Monday 19 September 2011

Ranger Matt Hall goes to Africa for charity.


I don't normally post non-Paxton news on this blog, but I thought this might interest you all.

Double First for Matt and Sarah: making their first visit to Zambia as world’s first WWCP ambassadors

 WORLDWIDE CONNECTION PROJECT

Matt Hall
Matt Hall and Sarah Newton, co-leaders of St Neots Woodcraft Folk, flew out to Africa for the first time on 17 September on a mission to find grassroots organisations interested in establishing informal twinning links with people in Cambridgeshire.  They will be staying in Zambia for two weeks and visiting the poorest parts of Lusaka.  They will be taking some football kit, children’s books and medical supplies to donate to some of the community groups that we’ve already been talking to online. 

Our ambassadors were met at Lusaka airport by Ketty and Amos Lwabila, proprietors of  Kumbayah Ministries community school.  In 2010, our Cambridgeshire WWCP group raised £750 to transport 96,000 servings of soup to the school’s feeding centre.  We also arranged horticultural training so they could start to grow their own vegetables and this year they have had a very good harvest.  Ketty wrote to David Bale, the Buckden resident who created the WorldWide Connection Project: “Thank you very much for your endless efforts in trying to assist the Kumbayah children. We feel so honored to have been connected to new friends”

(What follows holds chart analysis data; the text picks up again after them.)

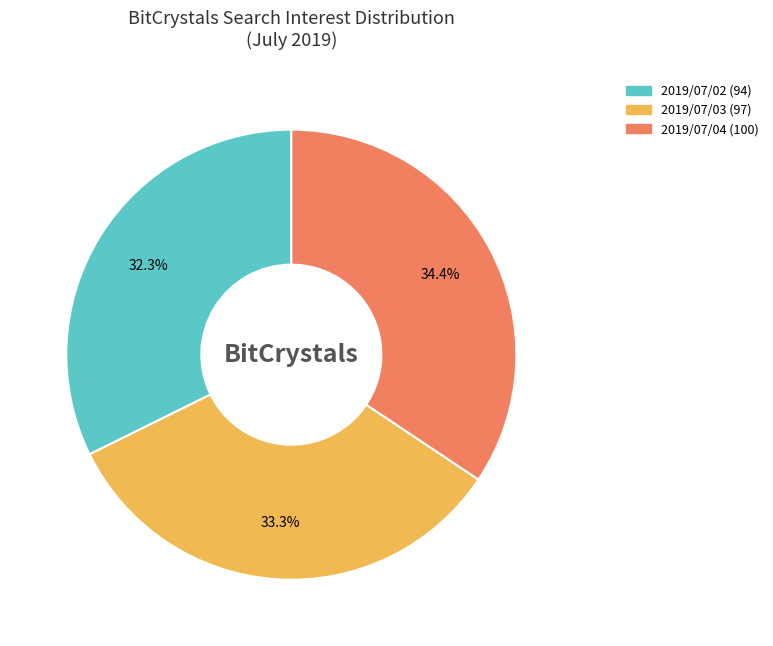

Does any single category account for the majority?

No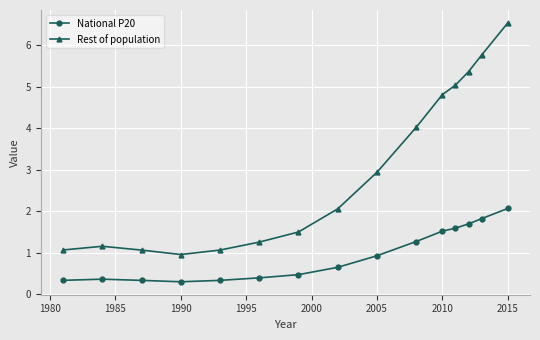

Rank the series by their average value, from highest to lowest.

Rest of population, National P20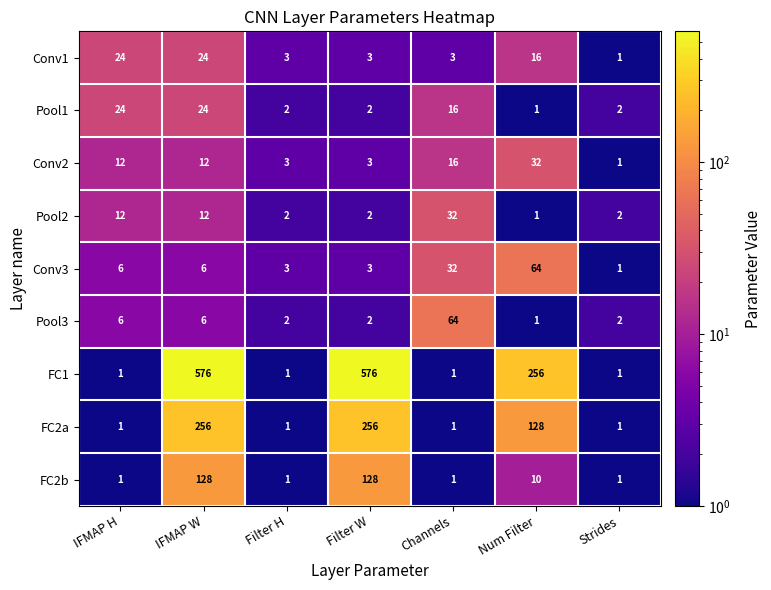

Which category has the highest value in the Conv2 series?

Num Filter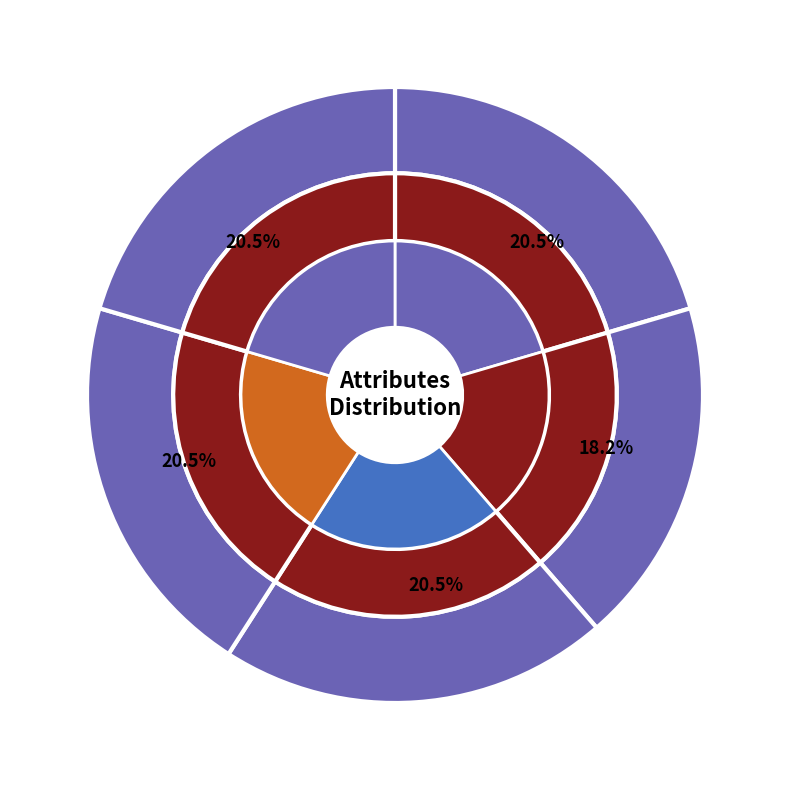

Is the sum of sex and thal greater than half?

No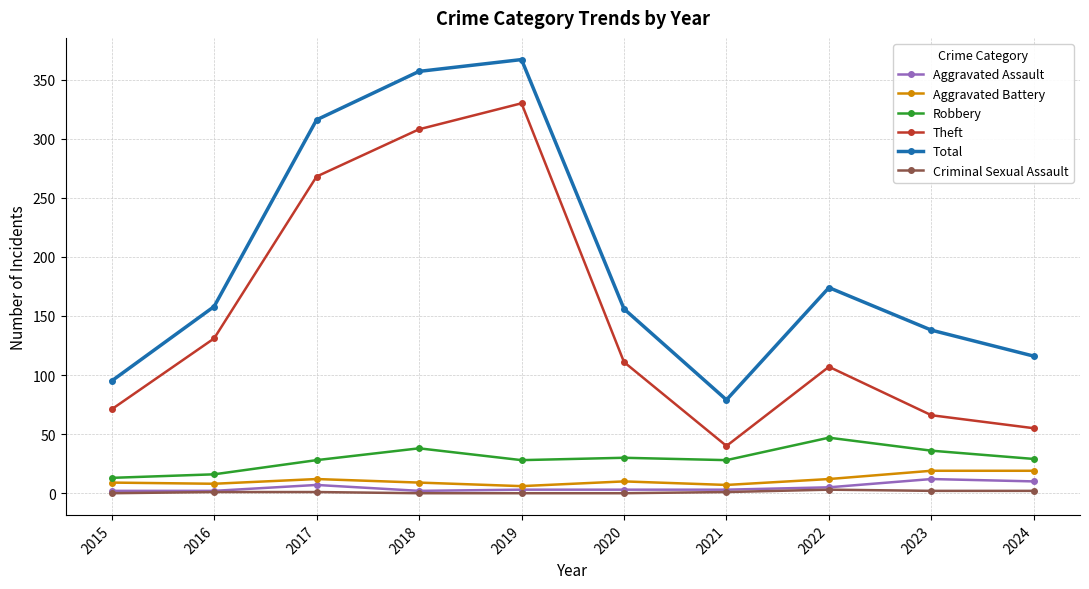

True or false: Theft and Robbery intersect in this chart.

False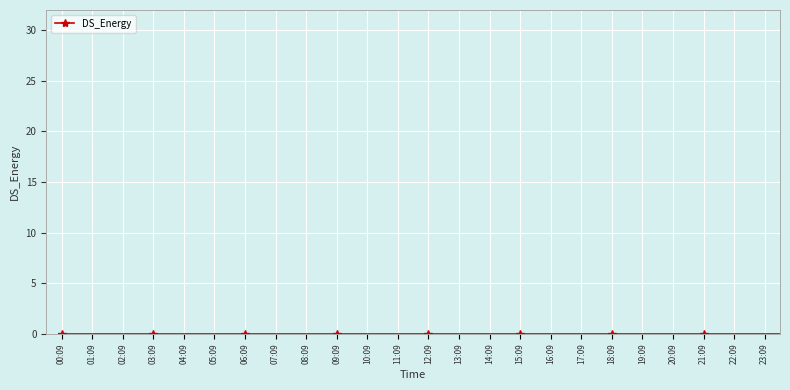

True or false: there are more than 1 points higher than both neighbors.

True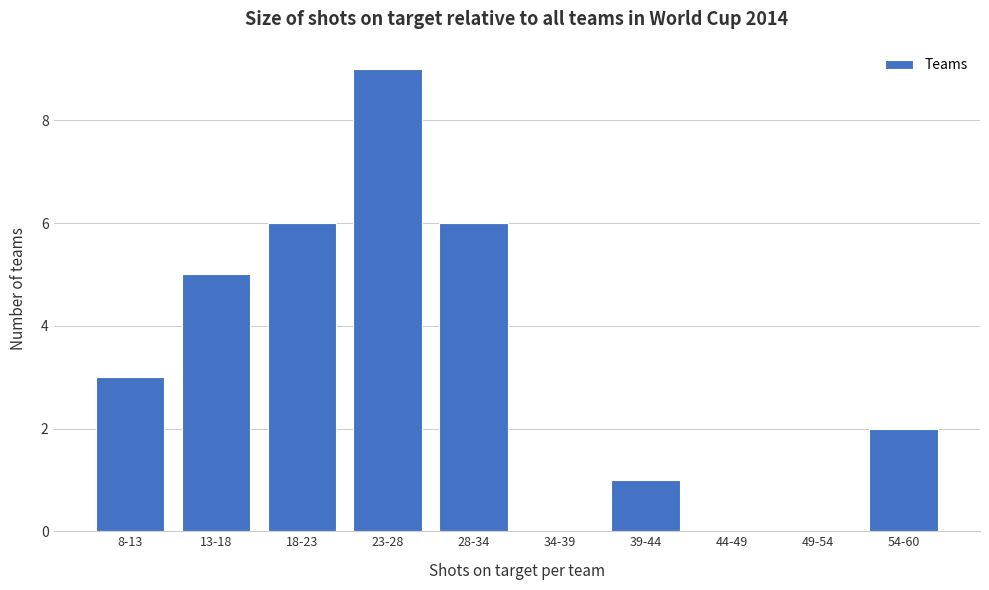

Reading left to right, extract all data points from this chart.

8-13=3	13-18=5	18-23=6	23-28=9	28-34=6	34-39=0	39-44=1	44-49=0	49-54=0	54-60=2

Our local WWCP planning group has met regularly in St Ives since January 2009, and has maintained an online dialogue with contacts in our partner area.  We hope Cambridgeshire’s pilot partnership with “Lusaka, to the west of the railway line” will inspire other places also to start making contact with their allocated partner areas.  Our vision is of a worldwide network of informal partnerships and collaborations at the grassroots of society.  We hope this will help to create a world that is not only more connected, more aware and more understanding, but through dialogue and collaboration, ultimately more peaceful too.

Text provided by our Voluntary Warden, David Bale.